▸ **What you are asked to do**: Every record below is to be retyped exactly, with any pictures left out.

▸ **Extracted records**:
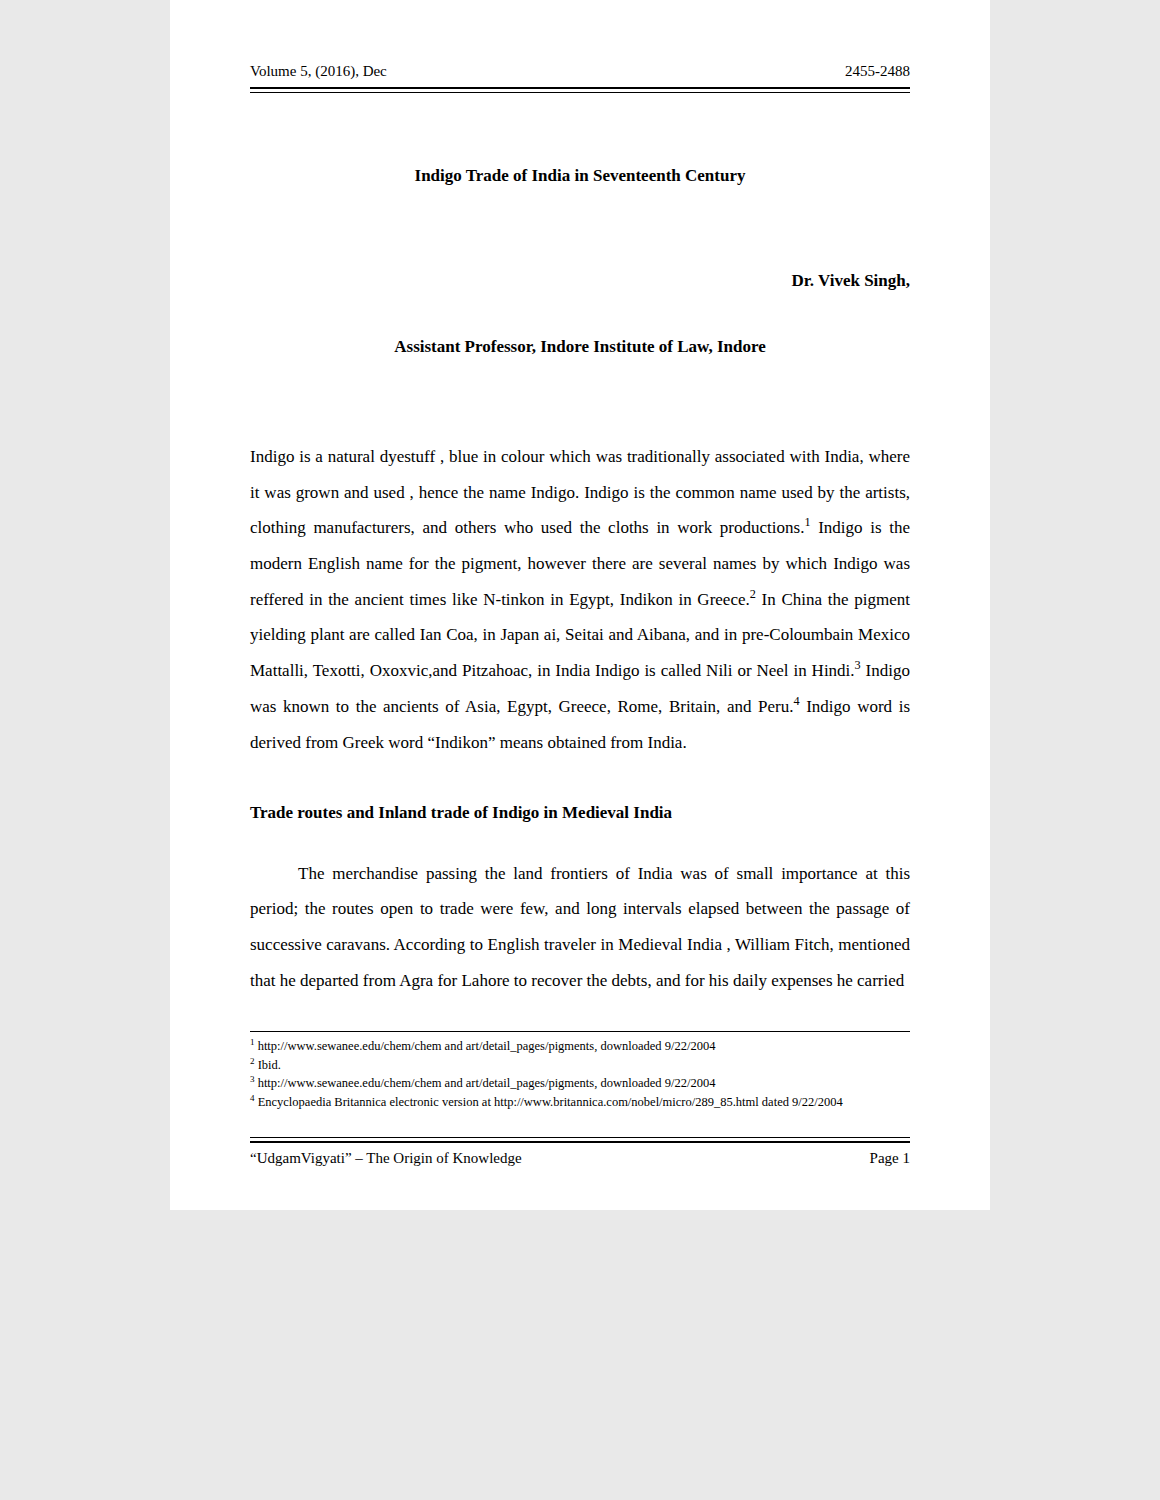Volume 5, (2016), Dec 2455-2488
Indigo Trade of India in Seventeenth Century
Dr. Vivek Singh,
Assistant Professor, Indore Institute of Law, Indore
Indigo is a natural dyestuff , blue in colour which was traditionally associated with India, where it was grown and used , hence the name Indigo. Indigo is the common name used by the artists, clothing manufacturers, and others who used the cloths in work productions.1 Indigo is the modern English name for the pigment, however there are several names by which Indigo was reffered in the ancient times like N-tinkon in Egypt, Indikon in Greece.2 In China the pigment yielding plant are called Ian Coa, in Japan ai, Seitai and Aibana, and in pre-Coloumbain Mexico Mattalli, Texotti, Oxoxvic,and Pitzahoac, in India Indigo is called Nili or Neel in Hindi.3 Indigo was known to the ancients of Asia, Egypt, Greece, Rome, Britain, and Peru.4 Indigo word is derived from Greek word “Indikon” means obtained from India.
Trade routes and Inland trade of Indigo in Medieval India
The merchandise passing the land frontiers of India was of small importance at this period; the routes open to trade were few, and long intervals elapsed between the passage of successive caravans. According to English traveler in Medieval India , William Fitch, mentioned that he departed from Agra for Lahore to recover the debts, and for his daily expenses he carried
1 http://www.sewanee.edu/chem/chem and art/detail_pages/pigments, downloaded 9/22/2004
2 Ibid.
3 http://www.sewanee.edu/chem/chem and art/detail_pages/pigments, downloaded 9/22/2004
4 Encyclopaedia Britannica electronic version at http://www.britannica.com/nobel/micro/289_85.html dated 9/22/2004
“UdgamVigyati” – The Origin of Knowledge Page 1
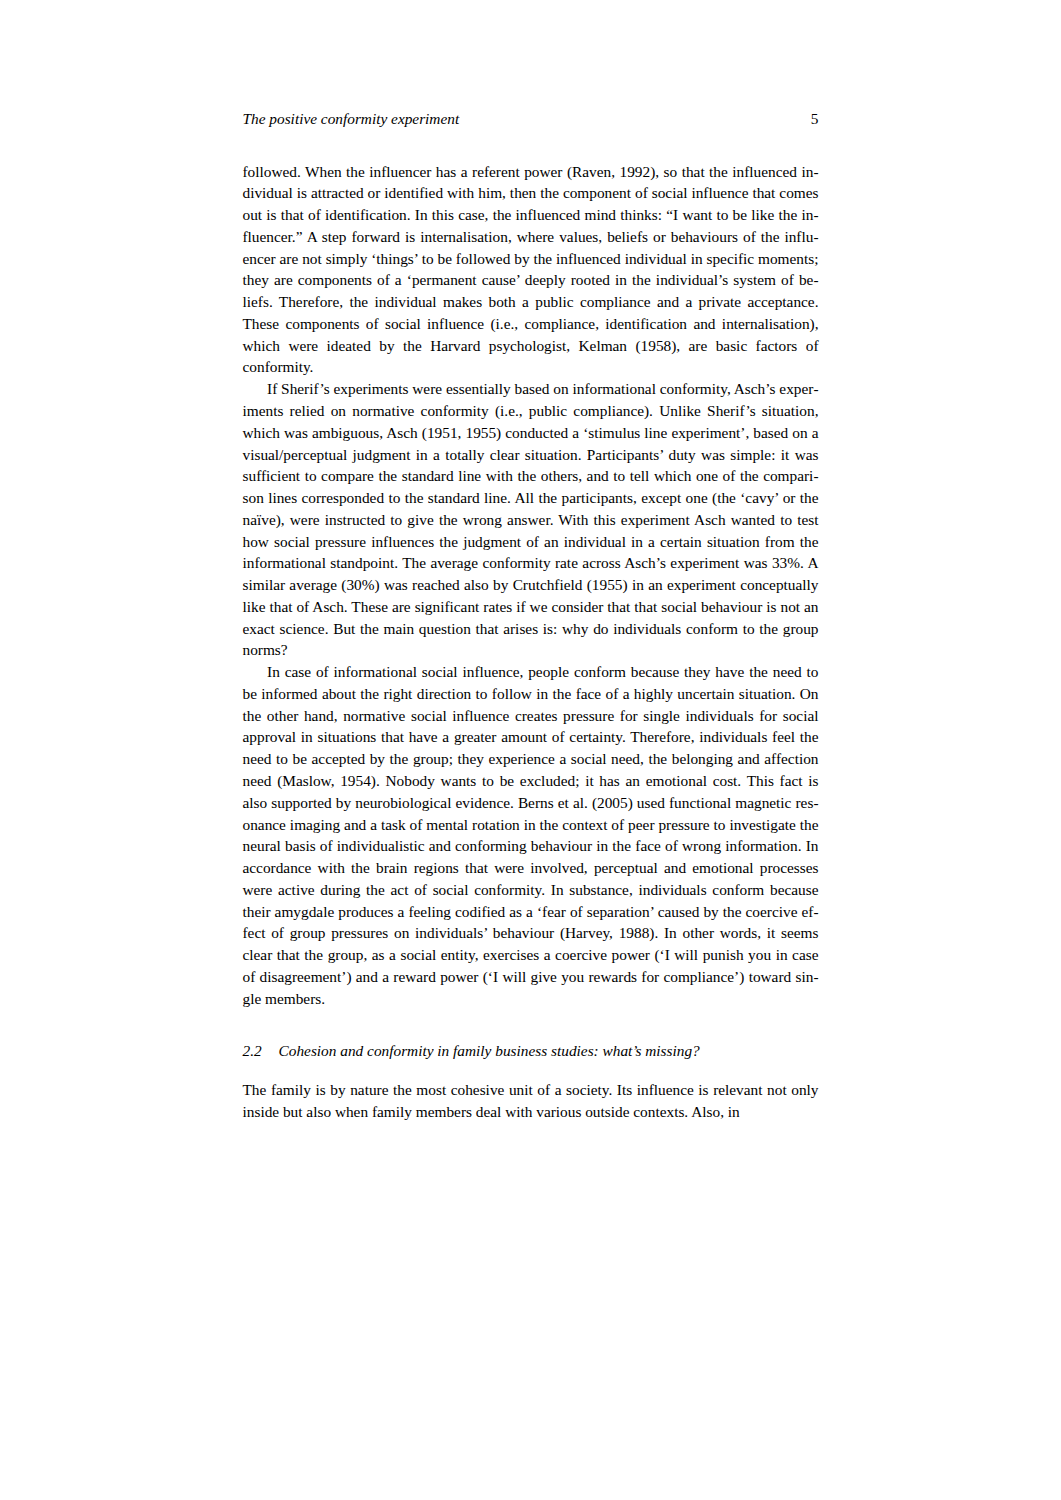The positive conformity experiment 5
followed. When the influencer has a referent power (Raven, 1992), so that the influenced individual is attracted or identified with him, then the component of social influence that comes out is that of identification. In this case, the influenced mind thinks: “I want to be like the influencer.” A step forward is internalisation, where values, beliefs or behaviours of the influencer are not simply ‘things’ to be followed by the influenced individual in specific moments; they are components of a ‘permanent cause’ deeply rooted in the individual’s system of beliefs. Therefore, the individual makes both a public compliance and a private acceptance. These components of social influence (i.e., compliance, identification and internalisation), which were ideated by the Harvard psychologist, Kelman (1958), are basic factors of conformity.
If Sherif’s experiments were essentially based on informational conformity, Asch’s experiments relied on normative conformity (i.e., public compliance). Unlike Sherif’s situation, which was ambiguous, Asch (1951, 1955) conducted a ‘stimulus line experiment’, based on a visual/perceptual judgment in a totally clear situation. Participants’ duty was simple: it was sufficient to compare the standard line with the others, and to tell which one of the comparison lines corresponded to the standard line. All the participants, except one (the ‘cavy’ or the naïve), were instructed to give the wrong answer. With this experiment Asch wanted to test how social pressure influences the judgment of an individual in a certain situation from the informational standpoint. The average conformity rate across Asch’s experiment was 33%. A similar average (30%) was reached also by Crutchfield (1955) in an experiment conceptually like that of Asch. These are significant rates if we consider that that social behaviour is not an exact science. But the main question that arises is: why do individuals conform to the group norms?
In case of informational social influence, people conform because they have the need to be informed about the right direction to follow in the face of a highly uncertain situation. On the other hand, normative social influence creates pressure for single individuals for social approval in situations that have a greater amount of certainty. Therefore, individuals feel the need to be accepted by the group; they experience a social need, the belonging and affection need (Maslow, 1954). Nobody wants to be excluded; it has an emotional cost. This fact is also supported by neurobiological evidence. Berns et al. (2005) used functional magnetic resonance imaging and a task of mental rotation in the context of peer pressure to investigate the neural basis of individualistic and conforming behaviour in the face of wrong information. In accordance with the brain regions that were involved, perceptual and emotional processes were active during the act of social conformity. In substance, individuals conform because their amygdale produces a feeling codified as a ‘fear of separation’ caused by the coercive effect of group pressures on individuals’ behaviour (Harvey, 1988). In other words, it seems clear that the group, as a social entity, exercises a coercive power (‘I will punish you in case of disagreement’) and a reward power (‘I will give you rewards for compliance’) toward single members.
2.2 Cohesion and conformity in family business studies: what’s missing?
The family is by nature the most cohesive unit of a society. Its influence is relevant not only inside but also when family members deal with various outside contexts. Also, in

▸ **Response area**:
Volume 5, (2016), Dec 2455-2488
Indigo Trade of India in Seventeenth Century
Dr. Vivek Singh,
Assistant Professor, Indore Institute of Law, Indore
Indigo is a natural dyestuff , blue in colour which was traditionally associated with India, where it was grown and used , hence the name Indigo. Indigo is the common name used by the artists, clothing manufacturers, and others who used the cloths in work productions.1 Indigo is the modern English name for the pigment, however there are several names by which Indigo was reffered in the ancient times like N-tinkon in Egypt, Indikon in Greece.2 In China the pigment yielding plant are called Ian Coa, in Japan ai, Seitai and Aibana, and in pre-Coloumbain Mexico Mattalli, Texotti, Oxoxvic,and Pitzahoac, in India Indigo is called Nili or Neel in Hindi.3 Indigo was known to the ancients of Asia, Egypt, Greece, Rome, Britain, and Peru.4 Indigo word is derived from Greek word “Indikon” means obtained from India.
Trade routes and Inland trade of Indigo in Medieval India
The merchandise passing the land frontiers of India was of small importance at this period; the routes open to trade were few, and long intervals elapsed between the passage of successive caravans. According to English traveler in Medieval India , William Fitch, mentioned that he departed from Agra for Lahore to recover the debts, and for his daily expenses he carried
1 http://www.sewanee.edu/chem/chem and art/detail_pages/pigments, downloaded 9/22/2004
2 Ibid.
3 http://www.sewanee.edu/chem/chem and art/detail_pages/pigments, downloaded 9/22/2004
4 Encyclopaedia Britannica electronic version at http://www.britannica.com/nobel/micro/289_85.html dated 9/22/2004
“UdgamVigyati” – The Origin of Knowledge Page 1
The positive conformity experiment 5
followed. When the influencer has a referent power (Raven, 1992), so that the influenced individual is attracted or identified with him, then the component of social influence that comes out is that of identification. In this case, the influenced mind thinks: “I want to be like the influencer.” A step forward is internalisation, where values, beliefs or behaviours of the influencer are not simply ‘things’ to be followed by the influenced individual in specific moments; they are components of a ‘permanent cause’ deeply rooted in the individual’s system of beliefs. Therefore, the individual makes both a public compliance and a private acceptance. These components of social influence (i.e., compliance, identification and internalisation), which were ideated by the Harvard psychologist, Kelman (1958), are basic factors of conformity.
If Sherif’s experiments were essentially based on informational conformity, Asch’s experiments relied on normative conformity (i.e., public compliance). Unlike Sherif’s situation, which was ambiguous, Asch (1951, 1955) conducted a ‘stimulus line experiment’, based on a visual/perceptual judgment in a totally clear situation. Participants’ duty was simple: it was sufficient to compare the standard line with the others, and to tell which one of the comparison lines corresponded to the standard line. All the participants, except one (the ‘cavy’ or the naïve), were instructed to give the wrong answer. With this experiment Asch wanted to test how social pressure influences the judgment of an individual in a certain situation from the informational standpoint. The average conformity rate across Asch’s experiment was 33%. A similar average (30%) was reached also by Crutchfield (1955) in an experiment conceptually like that of Asch. These are significant rates if we consider that that social behaviour is not an exact science. But the main question that arises is: why do individuals conform to the group norms?
In case of informational social influence, people conform because they have the need to be informed about the right direction to follow in the face of a highly uncertain situation. On the other hand, normative social influence creates pressure for single individuals for social approval in situations that have a greater amount of certainty. Therefore, individuals feel the need to be accepted by the group; they experience a social need, the belonging and affection need (Maslow, 1954). Nobody wants to be excluded; it has an emotional cost. This fact is also supported by neurobiological evidence. Berns et al. (2005) used functional magnetic resonance imaging and a task of mental rotation in the context of peer pressure to investigate the neural basis of individualistic and conforming behaviour in the face of wrong information. In accordance with the brain regions that were involved, perceptual and emotional processes were active during the act of social conformity. In substance, individuals conform because their amygdale produces a feeling codified as a ‘fear of separation’ caused by the coercive effect of group pressures on individuals’ behaviour (Harvey, 1988). In other words, it seems clear that the group, as a social entity, exercises a coercive power (‘I will punish you in case of disagreement’) and a reward power (‘I will give you rewards for compliance’) toward single members.
2.2 Cohesion and conformity in family business studies: what’s missing?
The family is by nature the most cohesive unit of a society. Its influence is relevant not only inside but also when family members deal with various outside contexts. Also, in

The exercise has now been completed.